Search code examples
gomutexetcd

etcd mutex lock with ttl


i'm trying to create a simple demo golang etcd client program, which uses etcd mutex to create a shared lock, with timeout. The goal is to have the mutex expire after some period of time.

package main

import (
    "context"
    "log"
    "time"

    "go.etcd.io/etcd/clientv3"
    "go.etcd.io/etcd/clientv3/concurrency"
)

var c chan int

func init() {
    c = make(chan int)
}

func main() {
    client, err := clientv3.New(clientv3.Config{
        Endpoints: []string{"http://localhost:2379"},
    })
    if err != nil {
        panic(err)
    }

    watcher := clientv3.NewWatcher(client)
    channel := watcher.Watch(context.Background(), "/foobar", clientv3.WithPrefix())
    go func() {
        for {
            select {
            case change := <-channel:
                for _, ev := range change.Events {
                    log.Printf("etcd change on key; %s, type = %v", string(ev.Kv.Key), ev.Type)
                }
            }
        }
    }()

    go lockFoobar(client, 1)
    go lockFoobar(client, 2)
    <-c
    <-c
}

func lockFoobar(client *clientv3.Client, id int) {
    res, err := client.Grant(context.Background(), 1)
    if err != nil {
        panic(err)
    }

    session, err := concurrency.NewSession(client, concurrency.WithLease(res.ID))
    if err != nil {
        panic(err)
    }

    mux := concurrency.NewMutex(session, "/foobar")

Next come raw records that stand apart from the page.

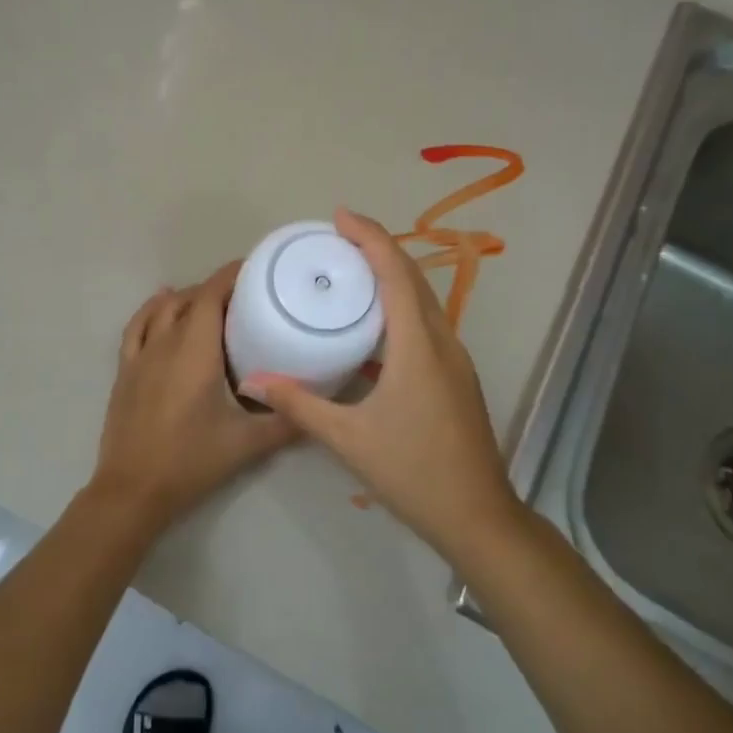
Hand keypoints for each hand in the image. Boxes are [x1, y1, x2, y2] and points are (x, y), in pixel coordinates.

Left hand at [88, 262, 295, 530]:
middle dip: (217, 289)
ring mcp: (140, 356)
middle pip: (189, 299)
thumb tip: (319, 407)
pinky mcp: (125, 371)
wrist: (132, 490)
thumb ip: (286, 422)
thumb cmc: (190, 462)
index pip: (211, 295)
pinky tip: (162, 307)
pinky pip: (136, 327)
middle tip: (246, 299)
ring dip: (186, 298)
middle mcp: (165, 343)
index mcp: (195, 351)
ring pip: (162, 309)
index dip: (231, 276)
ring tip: (211, 303)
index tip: (256, 270)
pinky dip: (151, 311)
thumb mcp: (246, 444)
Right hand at [238, 209, 516, 556]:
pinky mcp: (455, 377)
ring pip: (424, 300)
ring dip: (392, 275)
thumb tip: (256, 380)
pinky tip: (374, 324)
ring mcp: (455, 360)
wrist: (476, 515)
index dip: (370, 237)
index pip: (395, 273)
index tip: (340, 216)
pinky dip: (400, 306)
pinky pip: (427, 324)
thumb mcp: (348, 438)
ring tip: (352, 271)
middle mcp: (442, 342)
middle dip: (379, 248)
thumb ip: (300, 404)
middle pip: (413, 278)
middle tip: (338, 238)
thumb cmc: (412, 471)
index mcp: (418, 346)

    log.Printf("trying to lock by #%d\n", id)
    ctx, _ := context.WithTimeout(context.Background(), 15*time.Second)
    if err := mux.Lock(ctx); err != nil {
        log.Printf("failed to lock #%d: %v\n", id, err)
        c <- id
        return
    }

    log.Printf("post-lock #%d (lease ID = %x) bullshit\n", id, res.ID)
    time.Sleep(10 * time.Second)
    ttl, _ := client.TimeToLive(context.TODO(), res.ID)
    log.Printf("post-post-lock-#%d-sleep. lease ttl = %v", id, ttl.TTL)
    // mux.Unlock(ctx)
    // log.Printf("post-unlock #%d bullshit\n", id)

    time.Sleep(200 * time.Millisecond)
    c <- id
}

Lease has ttl of 1 second, while context has timeout of 5 seconds, therefore, the lock should've been deleted by the time the context expires. However the "locked" lock is always deleted only after the the failed lock, no matter the context timeout.

This is the current output:

2018-10-04 18:39:59.413274 I | trying to lock by #2
2018-10-04 18:39:59.414530 I | trying to lock by #1
2018-10-04 18:39:59.414656 I | etcd change on key; /foobar/2a0966398d0677a2, type = PUT
2018-10-04 18:39:59.414684 I | post-lock #2 (lease ID = 2a0966398d0677a2) bullshit
2018-10-04 18:39:59.415617 I | etcd change on key; /foobar/2a0966398d0677a4, type = PUT
2018-10-04 18:40:10.239045 I | post-post-lock-#2-sleep. lease ttl = 1                       <-- lock for #2 has ttl = 1 even after 10s
2018-10-04 18:40:15.238871 I | failed to lock #1: context deadline exceeded                 <-- lock for #1 fails after 15s

As you can see, the lock for #2 is still alive even after 15s.

Running ETCDCTL_API=3 etcdctl watch --prefix=true /foobar in another terminal to watch the keys' changes shows the following output

PUT
/foobar/2a0966398d0677a2

PUT
/foobar/2a0966398d0677a4

DELETE
/foobar/2a0966398d0677a4

DELETE
/foobar/2a0966398d0677a2

Is this the intended behavior? Is there a way to accomplish what I'm trying to?

P.S.: Real-world use case is to create a program, which runs in multiple instances and doesn't leave locks in etcd on crash and/or kill (SIGKILL).


Solution

  • After some search I found the reason for this behavior. The session keeps the lease alive until an error or cancelation.

    From session.go:

    ...
    // keep the lease alive until client error or cancelled context
    go func() {
        defer close(donec)
        for range keepAlive {
            // eat messages until keep alive channel closes
        }
    }()
    ...
    

    Callint session.Orphan() after creating the mutex will stop the session from being kept-alive and serves my purpose.